PROBLEM TO SOLVE: Once the line containing "посиланням." is found in the entries below, reproduce it and every line after it, stopping at and including the line containing "4. Завантажте мобільний додаток КОНСУЛЬТАНТ."; reproduce nothing else, and keep each line exact.

-- SUPPLIED RECORDS follows --

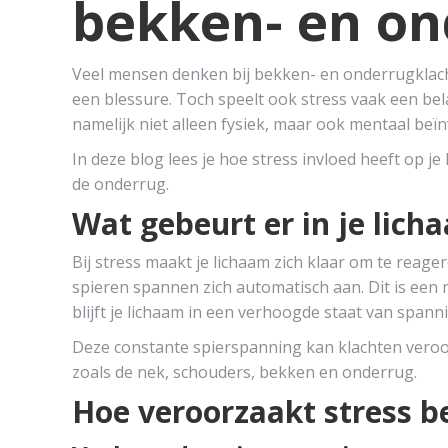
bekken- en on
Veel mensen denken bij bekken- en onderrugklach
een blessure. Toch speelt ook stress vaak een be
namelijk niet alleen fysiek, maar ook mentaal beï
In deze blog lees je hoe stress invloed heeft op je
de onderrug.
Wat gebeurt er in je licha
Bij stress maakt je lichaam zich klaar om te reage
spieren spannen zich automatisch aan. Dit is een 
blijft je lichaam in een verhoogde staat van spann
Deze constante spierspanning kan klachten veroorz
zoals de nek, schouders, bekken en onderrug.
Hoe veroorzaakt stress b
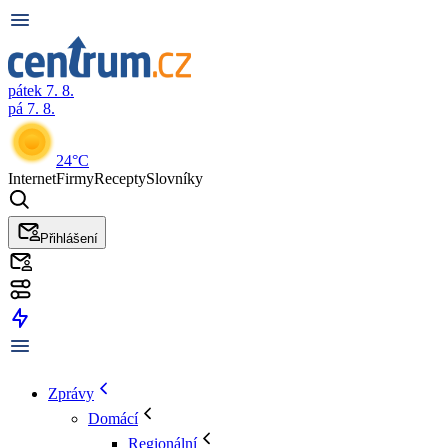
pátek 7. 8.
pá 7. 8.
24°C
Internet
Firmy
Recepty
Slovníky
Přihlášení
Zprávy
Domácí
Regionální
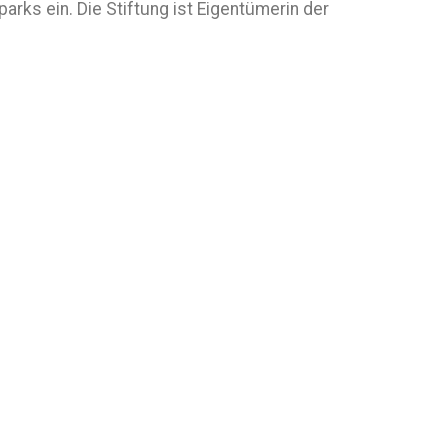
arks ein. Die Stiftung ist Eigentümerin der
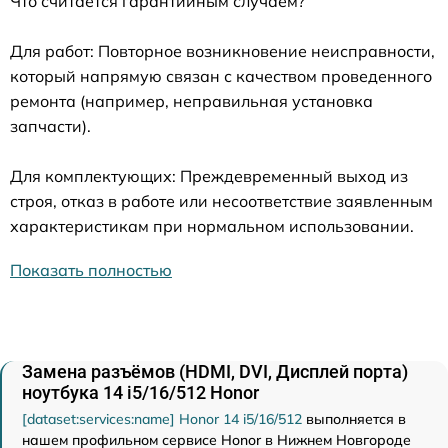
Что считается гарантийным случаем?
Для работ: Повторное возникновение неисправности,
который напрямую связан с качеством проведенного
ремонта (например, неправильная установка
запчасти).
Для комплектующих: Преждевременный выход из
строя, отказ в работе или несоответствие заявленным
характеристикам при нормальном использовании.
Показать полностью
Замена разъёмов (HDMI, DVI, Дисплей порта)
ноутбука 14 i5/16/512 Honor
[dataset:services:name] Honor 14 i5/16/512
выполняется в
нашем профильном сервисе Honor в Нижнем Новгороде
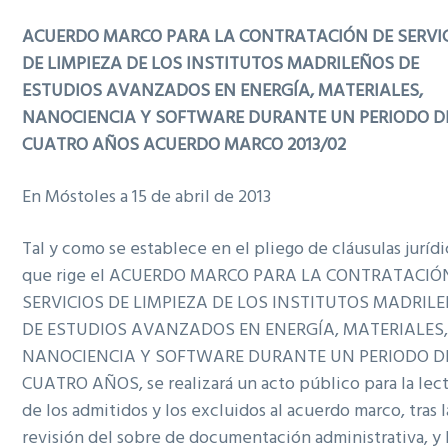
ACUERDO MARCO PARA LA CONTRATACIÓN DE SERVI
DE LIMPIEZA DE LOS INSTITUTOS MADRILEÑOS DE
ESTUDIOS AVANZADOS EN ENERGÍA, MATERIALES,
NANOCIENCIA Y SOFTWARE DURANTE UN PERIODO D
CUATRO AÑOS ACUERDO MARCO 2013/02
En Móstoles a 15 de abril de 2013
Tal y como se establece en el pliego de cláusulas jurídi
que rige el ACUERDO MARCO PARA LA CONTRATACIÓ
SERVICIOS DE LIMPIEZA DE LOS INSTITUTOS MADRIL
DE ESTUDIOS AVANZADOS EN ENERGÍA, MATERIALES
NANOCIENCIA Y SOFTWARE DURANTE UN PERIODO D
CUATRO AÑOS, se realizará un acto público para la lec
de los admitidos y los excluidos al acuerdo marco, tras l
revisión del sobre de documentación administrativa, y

-- SUPPLIED RECORDS concluded --
-- SUPPLIED RECORDS follows --

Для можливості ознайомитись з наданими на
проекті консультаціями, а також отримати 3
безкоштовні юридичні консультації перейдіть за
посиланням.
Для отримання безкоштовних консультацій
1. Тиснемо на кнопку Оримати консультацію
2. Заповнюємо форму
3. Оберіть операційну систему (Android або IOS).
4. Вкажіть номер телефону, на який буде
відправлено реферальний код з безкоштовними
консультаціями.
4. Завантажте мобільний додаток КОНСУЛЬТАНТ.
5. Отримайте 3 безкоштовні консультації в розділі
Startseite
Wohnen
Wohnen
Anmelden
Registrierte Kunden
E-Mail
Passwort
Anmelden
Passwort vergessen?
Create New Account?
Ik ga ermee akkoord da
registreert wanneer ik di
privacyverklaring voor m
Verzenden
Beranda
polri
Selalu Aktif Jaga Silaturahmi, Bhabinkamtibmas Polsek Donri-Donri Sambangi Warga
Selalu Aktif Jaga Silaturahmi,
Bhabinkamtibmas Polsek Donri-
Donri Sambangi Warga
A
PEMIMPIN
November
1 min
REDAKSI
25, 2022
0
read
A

-- SUPPLIED RECORDS concluded --
-- SUPPLIED RECORDS follows --

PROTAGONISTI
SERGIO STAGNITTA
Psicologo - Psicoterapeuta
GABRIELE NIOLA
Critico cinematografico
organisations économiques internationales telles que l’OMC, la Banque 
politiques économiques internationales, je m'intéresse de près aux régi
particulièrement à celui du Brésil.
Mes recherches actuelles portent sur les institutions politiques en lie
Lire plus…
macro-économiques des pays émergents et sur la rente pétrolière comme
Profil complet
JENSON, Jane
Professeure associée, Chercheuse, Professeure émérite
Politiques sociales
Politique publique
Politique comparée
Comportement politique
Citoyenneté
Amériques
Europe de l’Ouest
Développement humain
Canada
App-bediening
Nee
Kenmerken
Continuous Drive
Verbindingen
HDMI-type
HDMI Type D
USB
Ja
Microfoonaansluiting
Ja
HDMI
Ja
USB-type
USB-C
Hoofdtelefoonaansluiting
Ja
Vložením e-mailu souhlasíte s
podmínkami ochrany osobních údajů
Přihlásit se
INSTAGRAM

-- SUPPLIED RECORDS concluded --

RESULT FOR THIS EXERCISE:
посиланням.
Для отримання безкоштовних консультацій
1. Тиснемо на кнопку Оримати консультацію
2. Заповнюємо форму
3. Оберіть операційну систему (Android або IOS).
4. Вкажіть номер телефону, на який буде
відправлено реферальний код з безкоштовними
консультаціями.
4. Завантажте мобільний додаток КОНСУЛЬТАНТ.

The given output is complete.